» **Texto proporcionado**
* * * *
HACIA UNA EXÉGESIS DE LA NAVIDAD

Escribe: Ronald Mondragón Linares

¿Qué hace que millones de personas en el mundo cristiano occidental, pobres y ricos, ateos y creyentes, blancos y negros, mestizos e indígenas, se internen en el tráfago de la multitud y hasta en la melancolía de los solitarios para celebrar con verdadera fruición las fiestas navideñas? ¿Qué sugiere una mesa familiar atestada de mieles, carnes y bebidas delante de un pino artificial encendido de intermitentes luces y coronado por una estrella en su vértice? ¿Qué los regalos, el vino o la cerveza literalmente desparramados? ¿Qué el exceso, y la esperanza, y los buenos deseos?

Como se puede ver, la fe y la emoción religiosas nada tienen que ver con estas manifestaciones prácticamente banales y terrenas que quieren conmemorar, de esta manera paradójica, el nacimiento de una personalidad decisiva en la historia de la humanidad: Jesús de Nazaret. Si empezamos por lo último, por la supuesta fecha de nacimiento-25 de diciembre-, diremos que historiadores e investigadores han descartado ya esta fecha como probable, tomando en cuenta el contexto y algunos pasajes del Evangelio que narran las circunstancias del advenimiento del niño Jesús. Lucas, por ejemplo, describe un ambiente donde “los pastores estaban en el campo, cuidando sus rebaños que pastaban, durante las vigilias de la noche”, lo cual ocurría en esa región hasta antes de la llegada de las primeras lluvias, en octubre, y de ninguna manera en diciembre.
* * * *
» **Material proporcionado**

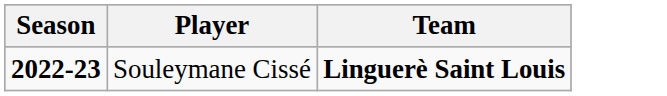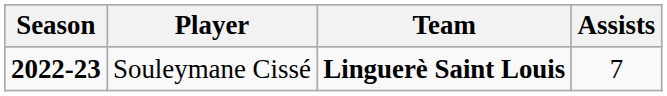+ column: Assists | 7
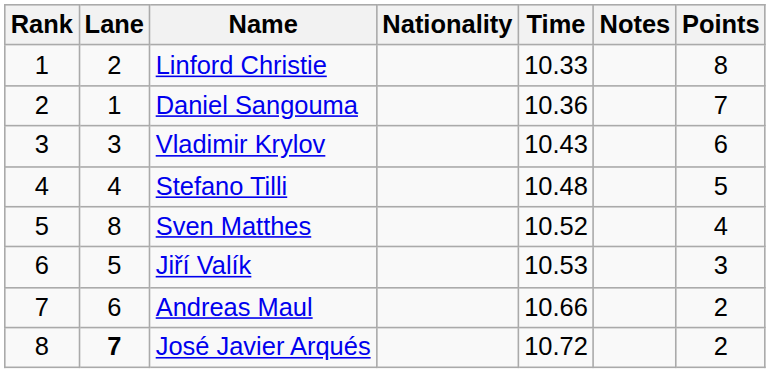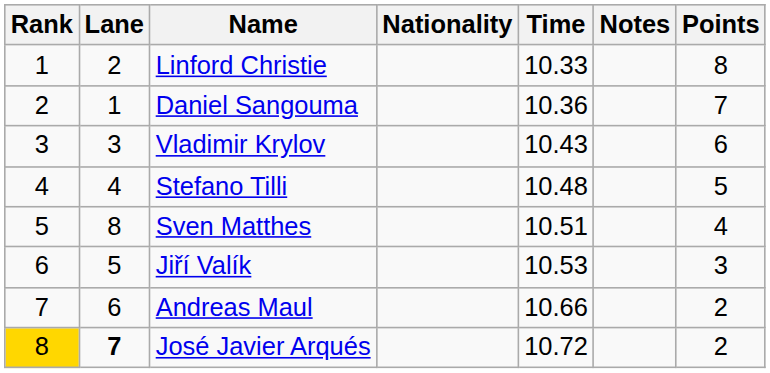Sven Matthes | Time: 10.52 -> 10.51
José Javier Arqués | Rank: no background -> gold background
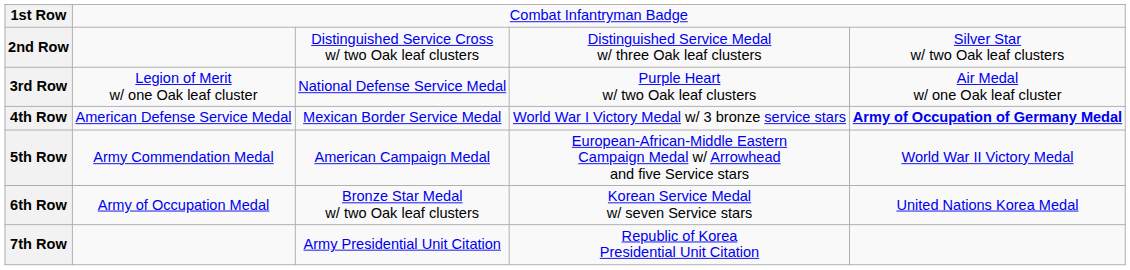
* * * *
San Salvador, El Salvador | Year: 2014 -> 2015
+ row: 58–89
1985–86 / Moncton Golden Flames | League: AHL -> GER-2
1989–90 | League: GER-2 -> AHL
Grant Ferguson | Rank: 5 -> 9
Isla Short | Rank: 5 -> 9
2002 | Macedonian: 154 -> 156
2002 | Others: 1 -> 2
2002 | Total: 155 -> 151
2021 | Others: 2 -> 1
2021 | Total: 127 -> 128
* * * *
» **Objetivo de la tarea**
¿Puedes reproducir sin cambios el pasaje del texto sobre la Navidad que va de "Como se puede" a "manera en diciembre."? Para responder, basta con el texto sobre la Navidad.

» **Solución propuesta**
Como se puede ver, la fe y la emoción religiosas nada tienen que ver con estas manifestaciones prácticamente banales y terrenas que quieren conmemorar, de esta manera paradójica, el nacimiento de una personalidad decisiva en la historia de la humanidad: Jesús de Nazaret. Si empezamos por lo último, por la supuesta fecha de nacimiento-25 de diciembre-, diremos que historiadores e investigadores han descartado ya esta fecha como probable, tomando en cuenta el contexto y algunos pasajes del Evangelio que narran las circunstancias del advenimiento del niño Jesús. Lucas, por ejemplo, describe un ambiente donde “los pastores estaban en el campo, cuidando sus rebaños que pastaban, durante las vigilias de la noche”, lo cual ocurría en esa región hasta antes de la llegada de las primeras lluvias, en octubre, y de ninguna manera en diciembre.